Top of RECORDS

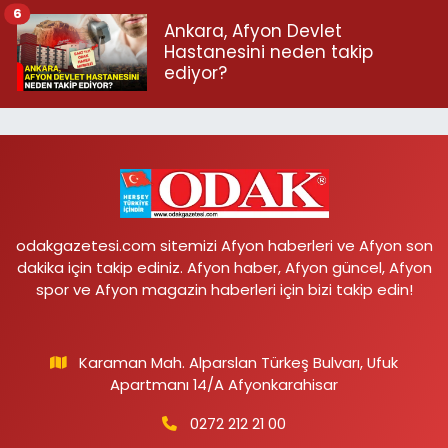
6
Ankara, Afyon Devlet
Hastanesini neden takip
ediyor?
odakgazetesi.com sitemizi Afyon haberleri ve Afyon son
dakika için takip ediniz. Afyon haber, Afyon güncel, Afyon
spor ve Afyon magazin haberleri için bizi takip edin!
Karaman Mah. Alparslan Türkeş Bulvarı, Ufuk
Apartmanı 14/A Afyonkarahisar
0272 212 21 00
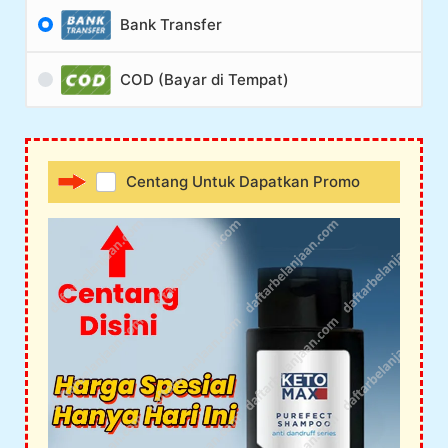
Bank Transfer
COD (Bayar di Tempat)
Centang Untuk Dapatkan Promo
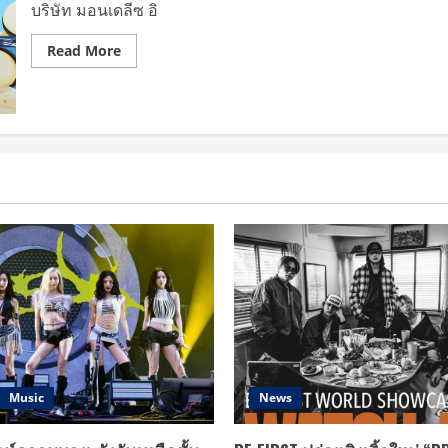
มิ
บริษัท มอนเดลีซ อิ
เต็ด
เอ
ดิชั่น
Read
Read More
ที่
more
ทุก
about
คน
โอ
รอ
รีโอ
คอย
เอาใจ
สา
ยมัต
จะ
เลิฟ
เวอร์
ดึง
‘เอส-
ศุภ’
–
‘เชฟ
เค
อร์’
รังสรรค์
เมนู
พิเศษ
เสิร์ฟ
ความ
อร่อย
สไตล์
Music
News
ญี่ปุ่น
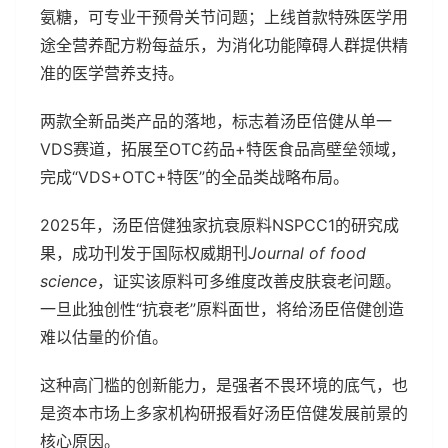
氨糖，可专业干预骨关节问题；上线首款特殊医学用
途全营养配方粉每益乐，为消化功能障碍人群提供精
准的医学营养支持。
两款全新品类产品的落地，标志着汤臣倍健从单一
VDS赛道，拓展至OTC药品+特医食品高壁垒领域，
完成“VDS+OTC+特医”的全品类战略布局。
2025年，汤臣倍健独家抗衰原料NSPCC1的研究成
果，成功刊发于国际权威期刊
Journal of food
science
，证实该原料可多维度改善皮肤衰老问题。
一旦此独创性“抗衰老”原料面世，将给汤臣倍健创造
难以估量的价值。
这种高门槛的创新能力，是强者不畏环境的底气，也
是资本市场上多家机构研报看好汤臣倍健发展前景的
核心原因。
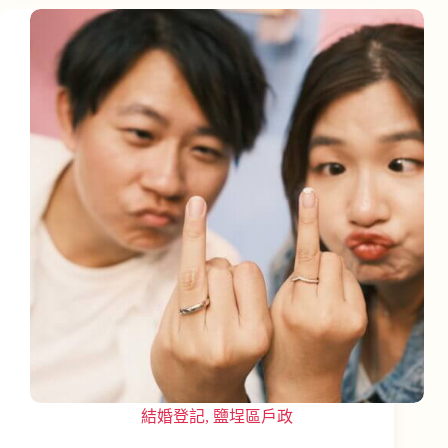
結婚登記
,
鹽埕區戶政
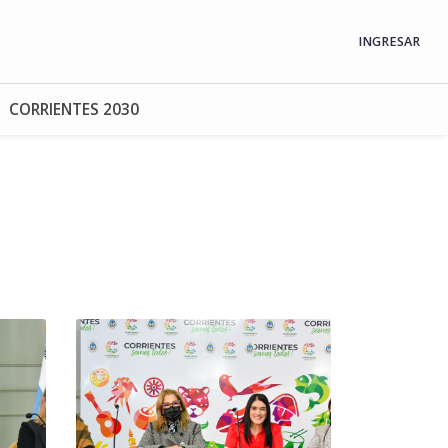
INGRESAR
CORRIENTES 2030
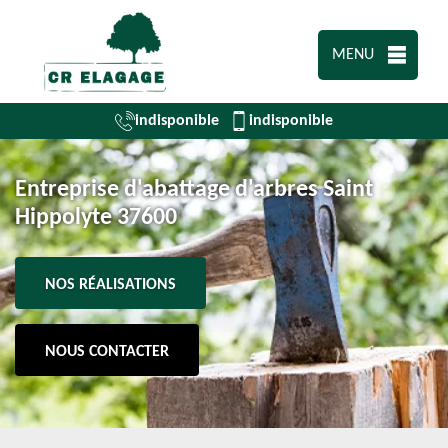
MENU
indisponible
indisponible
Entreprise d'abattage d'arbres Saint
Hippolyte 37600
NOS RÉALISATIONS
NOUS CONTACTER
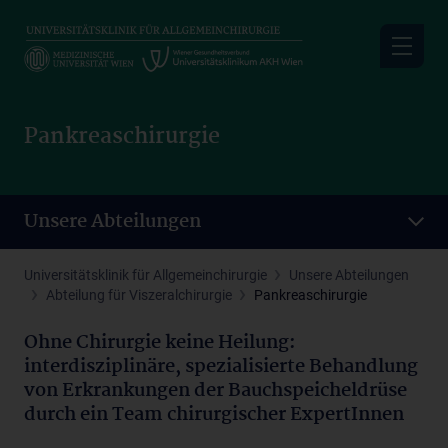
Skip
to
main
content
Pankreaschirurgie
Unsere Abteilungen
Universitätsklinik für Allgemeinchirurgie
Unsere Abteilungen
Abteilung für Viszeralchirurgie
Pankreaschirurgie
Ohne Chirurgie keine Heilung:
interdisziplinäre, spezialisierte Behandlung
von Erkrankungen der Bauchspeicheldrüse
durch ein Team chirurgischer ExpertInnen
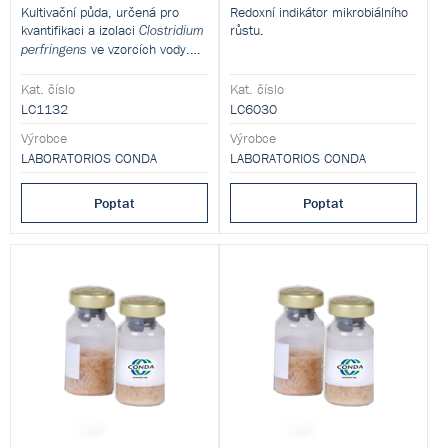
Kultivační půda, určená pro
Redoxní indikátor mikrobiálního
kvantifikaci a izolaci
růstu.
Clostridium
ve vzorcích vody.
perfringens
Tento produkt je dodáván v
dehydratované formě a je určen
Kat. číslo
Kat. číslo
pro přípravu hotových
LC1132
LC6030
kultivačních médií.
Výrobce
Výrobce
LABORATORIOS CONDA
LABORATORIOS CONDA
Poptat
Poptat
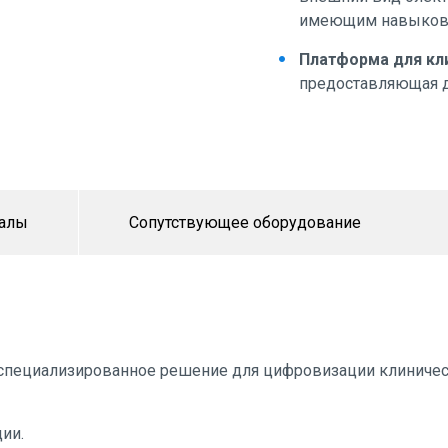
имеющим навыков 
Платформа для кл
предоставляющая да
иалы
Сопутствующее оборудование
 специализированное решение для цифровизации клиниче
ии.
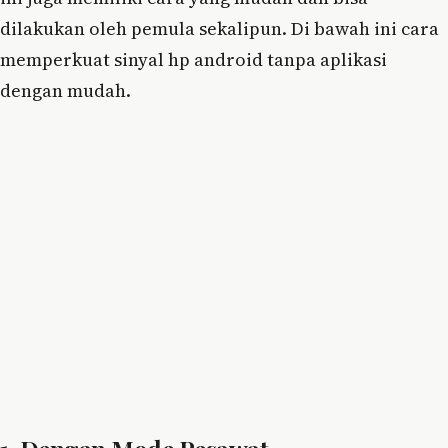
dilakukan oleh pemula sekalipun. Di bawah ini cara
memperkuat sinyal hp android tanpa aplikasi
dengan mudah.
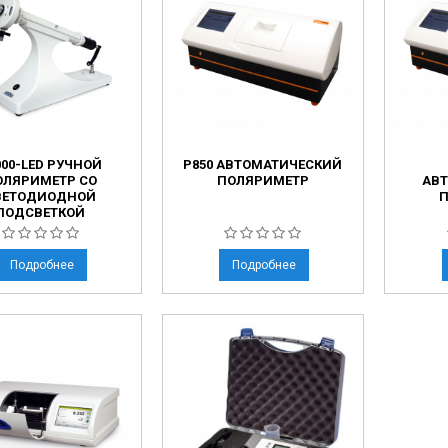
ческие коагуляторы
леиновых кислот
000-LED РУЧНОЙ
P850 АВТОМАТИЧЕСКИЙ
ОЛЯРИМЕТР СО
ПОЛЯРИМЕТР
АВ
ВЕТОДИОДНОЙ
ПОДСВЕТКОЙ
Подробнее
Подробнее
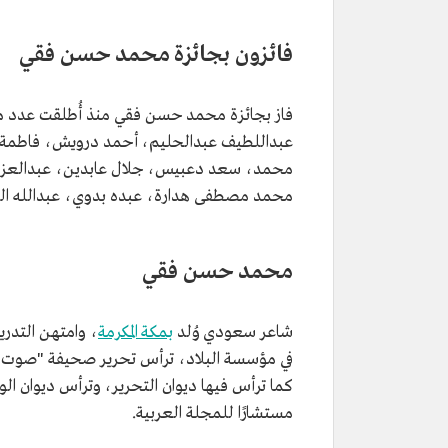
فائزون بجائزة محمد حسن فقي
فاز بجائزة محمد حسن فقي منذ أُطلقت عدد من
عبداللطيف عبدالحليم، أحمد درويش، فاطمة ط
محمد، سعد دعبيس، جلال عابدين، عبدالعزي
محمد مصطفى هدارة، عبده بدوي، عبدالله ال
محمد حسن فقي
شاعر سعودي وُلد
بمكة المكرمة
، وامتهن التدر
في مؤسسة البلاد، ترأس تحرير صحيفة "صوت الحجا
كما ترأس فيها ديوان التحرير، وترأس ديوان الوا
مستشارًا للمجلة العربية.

Bottom of RECORDS

## [TASK BRIEF]
Reproduce word for word the part of the data that opens with the line containing "имеющим навыков" and runs through the end of the data. Leave the pictures out of your answer.

## [OUTPUT BELOW]
имеющим навыков 
Платформа для кл
предоставляющая да
иалы
Сопутствующее оборудование
 специализированное решение для цифровизации клиниче
ии.
dilakukan oleh pemula sekalipun. Di bawah ini cara
memperkuat sinyal hp android tanpa aplikasi
dengan mudah.
ческие коагуляторы
леиновых кислот
000-LED РУЧНОЙ
P850 АВТОМАТИЧЕСКИЙ
ОЛЯРИМЕТР СО
ПОЛЯРИМЕТР
АВ
ВЕТОДИОДНОЙ
ПОДСВЕТКОЙ
Подробнее
Подробнее
فائزون بجائزة محمد حسن فقي
فاز بجائزة محمد حسن فقي منذ أُطلقت عدد من
عبداللطيف عبدالحليم، أحمد درويش، فاطمة ط
محمد، سعد دعبيس، جلال عابدين، عبدالعزي
محمد مصطفى هدارة، عبده بدوي، عبدالله ال
محمد حسن فقي
شاعر سعودي وُلد
بمكة المكرمة
، وامتهن التدر
في مؤسسة البلاد، ترأس تحرير صحيفة "صوت الحجا
كما ترأس فيها ديوان التحرير، وترأس ديوان الوا
مستشارًا للمجلة العربية.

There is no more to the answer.